Tornare per ricostruire

Pubblicato il 20-05-2024

di Matteo Spicuglia

Irvin aveva appena sei anni quando fu costretto a scappare. La vita di un bambino e della sua famiglia: papà, mamma, una sorella e un fratello. La bellezza delle montagne della Bosnia a fare da sfondo. Gli anni ’90 però furono anni terribili per quel pezzo di mondo, diventato lo scenario di una delle guerre più sanguinose mai combattute in Europa.
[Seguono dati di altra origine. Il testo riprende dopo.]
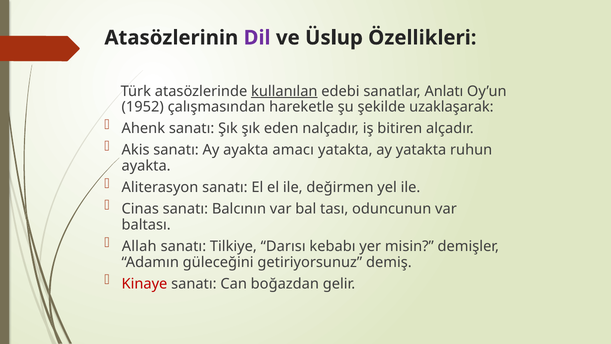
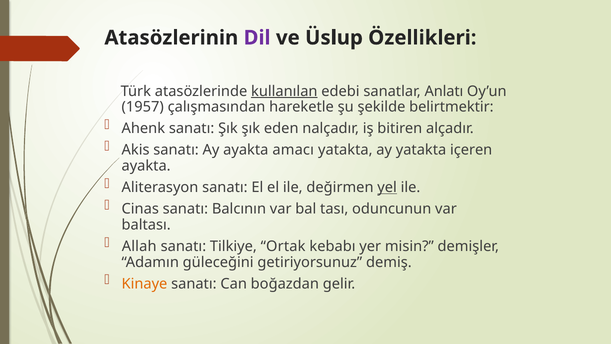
1952: 1952 -> 1957
uzaklaşarak: uzaklaşarak -> belirtmektir
ruhun: ruhun -> içeren
yel underline: none -> present
Darısı: Darısı -> Ortak
Kinaye colour: red -> orange
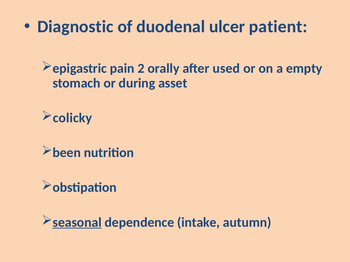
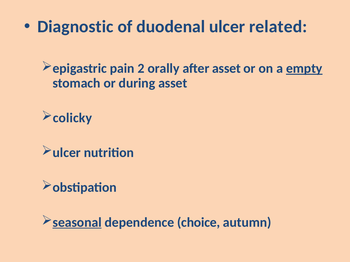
patient: patient -> related
after used: used -> asset
empty underline: none -> present
been at (67, 153): been -> ulcer
intake: intake -> choice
Il paese di Irvin, Srebenica, è diventato un simbolo di quella tragedia: il luogo del genocidio di 8mila uomini e ragazzi, uccisi nel giro di pochi giorni nel luglio del 1995. Erano tutti bosgnacchi musulmani, vittime dell’esercito serbo bosniaco guidato dal generale Ratko Mladic. Srebenica fu solo una delle stragi commesse in poco più di tre anni: in tutto 100mila morti per una guerra caratterizzata soprattutto dalla pulizia etnica.
Irvin è un sopravvissuto. Riuscì a fuggire con la mamma e i fratelli in Italia, in un paesino della Val Camonica. Il padre e lo zio invece finirono nel buco nero della violenza. Tanto dolore, ma anche una vita normale: Irvin ha studiato, è diventato cittadino italiano, ha imparato le lingue. Da adulto ha lavorato in Belgio, promuovendo progetti di coooperazione, ma a un certo punto, dieci anni fa, ha sentito nel cuore la scintilla di una scelta radicale: tornare a casa, lì a Srebrenica, dove memoria e fantasmi erano ancora legati a doppio filo. Una decisione apparentemente insensata: tornare da solo, in un città impoverita, con poche prospettive, segnata dal sangue del passato che ha congelato relazioni, visioni di futuro, a volte anche la speranza. Irvin ha dato vita a una esperienza di turismo responsabile, costruendo dei piccoli bungalow immersi nella natura, per far sì che il dolore non avesse l’ultima parola.


Cosa ti ha spinto?
È stato un cammino fatto di tanti incontri, culminato in un progetto che abbiamo realizzato nel 2014. Organizzammo una sorta di viaggio della memoria a Srebrenica partecipando con altri giovani alla marcia della pace che ogni 7 luglio parte da un villaggio vicino a Tusla, lungo il sentiero nella foresta percorso dai sopravvissuti al genocidio. Tornarci dopo così tanto tempo, camminare in quella marcia e vedere la città condizioni miserevoli mi ha fatto riflettere su quale dovesse essere il ruolo della mia generazione.

Quale era?
Si respirava un’atmosfera di abbandono e di stallo temporale, come se il tempo non riuscisse a andare né avanti né indietro; sembrava che tutto semplicemente galleggiasse. Pian piano è maturata in me la decisione di tornare a vivere a Srebrenica, provando a costruire qualche cosa. Per me era importante chiudere una pagina della storia molto dolorosa, che mi ha privato di tanti famigliari. Non so se sia possibile fare pace con tutto quello che è successo, ma per me era importante ricominciare.

Esiste un metodo?
L’unica maniera è lavorare, cercare il confronto e il dialogo. Ho sempre pensato che uno degli obiettivi di un genocidio non fosse solo quello di eliminare un gruppo da un certo territorio, ma anche impedire che si coltivassero relazioni tra culture diverse. Prima della guerra degli anni ’90 le cose funzionavano in maniera opposta, c’era proprio la volontà di far convivere tutti nel rispetto reciproco. Con la pulizia etnica tutto crollò. L’obiettivo era spazzare via proprio quelle relazioni positive. Nel caso specifico di Srebrenica, tornare e creare rapporti di amicizia e relazione tra culture diverse è un modo per dimostrare che il nazionalismo non deve vincere.

Esiste questo rischio?
Purtroppo sì. Anche se il tribunale dell’Aja ha emesso condanne definitive in merito al genocidio, il clima che si respira è diverso: nella realtà il nazionalismo ha ancora un peso determinante perché impedisce alle comunità di tornare a vivere insieme, a scambiare e a creare qualche cosa di nuovo.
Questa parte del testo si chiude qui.